→ **Compito**
Per favore, rispondi a queste domande sull'intervista riportata qui sotto.
1. Come si chiama il giovane fotografo che ha realizzato il progetto?
2. In quale paese è cresciuto il fotografo?
3. A quale età Carla Pianetti decide di affrontare un percorso di transizione?

→ **Testo fornito**
****

In una piccola realtà provinciale, arroccata tra lontani limbi di mare e pietrose terre murgiane, ogni giorno si consumano piccole, grandi storie. Il giovane fotografo Gildo Molinari ci riporta, per immagini, la parabola di Carla Pianetti. Un racconto che narra con coraggio e delicatezza la quotidianità di una donna, dalla prospettiva intima e privilegiata di un amico. In questo periodo in cui si assiste alla riscoperta della fotografia documentaristica, abbiamo intervistato il giovane artista per conoscere meglio questo primo e ambizioso progetto e le motivazioni che lo hanno spinto a intraprenderlo.
Come è nata l’idea di questo progetto?
«L’idea di lavorare a questo progetto nasce casualmente in seguito a un racconto di mio padre, che mi parlò di un certo parrucchiere Carlo, molto famoso tra gli anni ‘80 e ‘90 nel paese in cui sono cresciuto, Santeramo in Colle, in provincia di Bari. Decido di approfondire e scopro Carla Pianetti e la sua storia incredibile: a 60 anni decide di affrontare un percorso di transizione e affermare finalmente se stessa nella società con coraggio e sfrontatezza. Per nulla scontato in un contesto simile. Il lavoro, inoltre, è stato presentato come esame finale durante il mio percorso di studi in fotografia e comunicazione visiva».

****

→ **Dati**
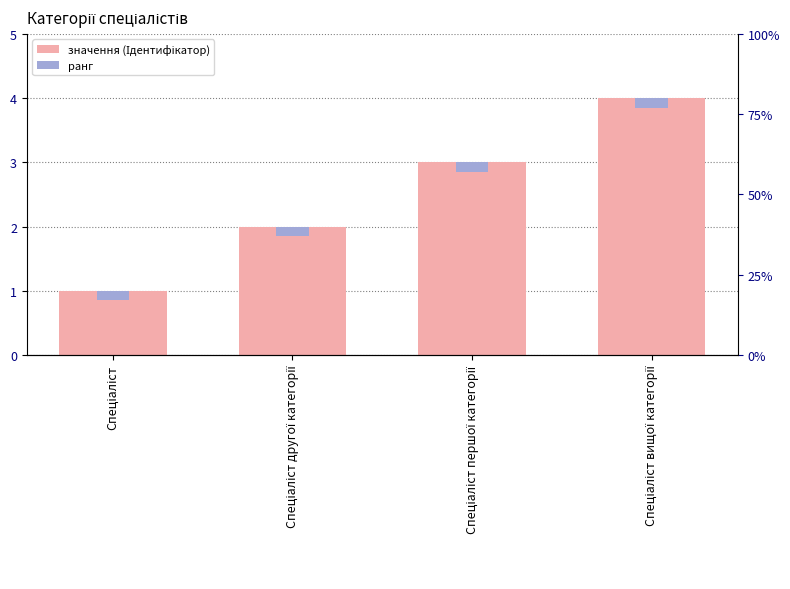

Does the chart contain any negative values?

No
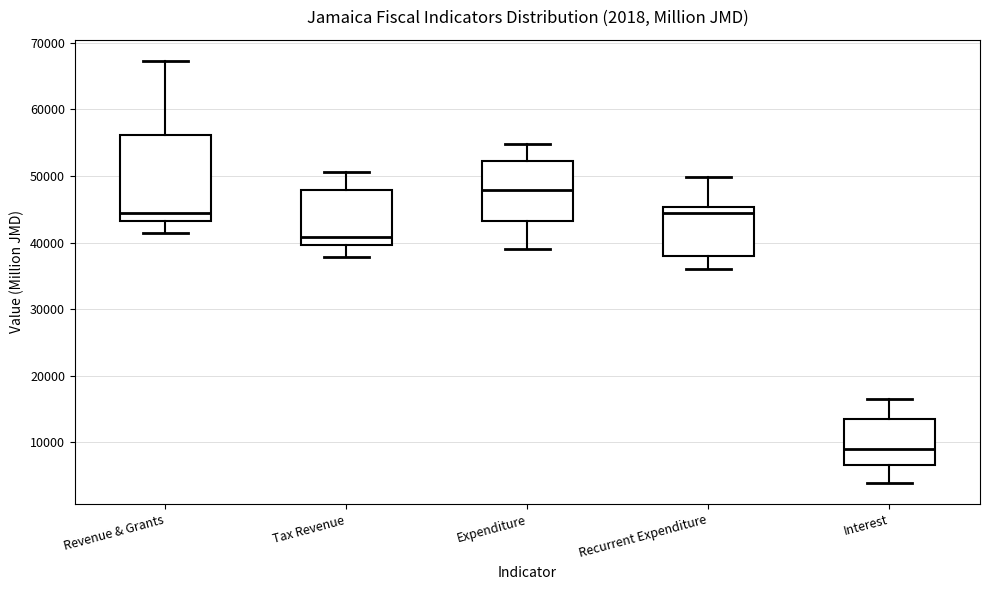

Which box's median line is the highest?

Expenditure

****

→ **Soluzione**
1. Gildo Molinari.
2. Santeramo in Colle, in provincia di Bari.
3. A 60 anni.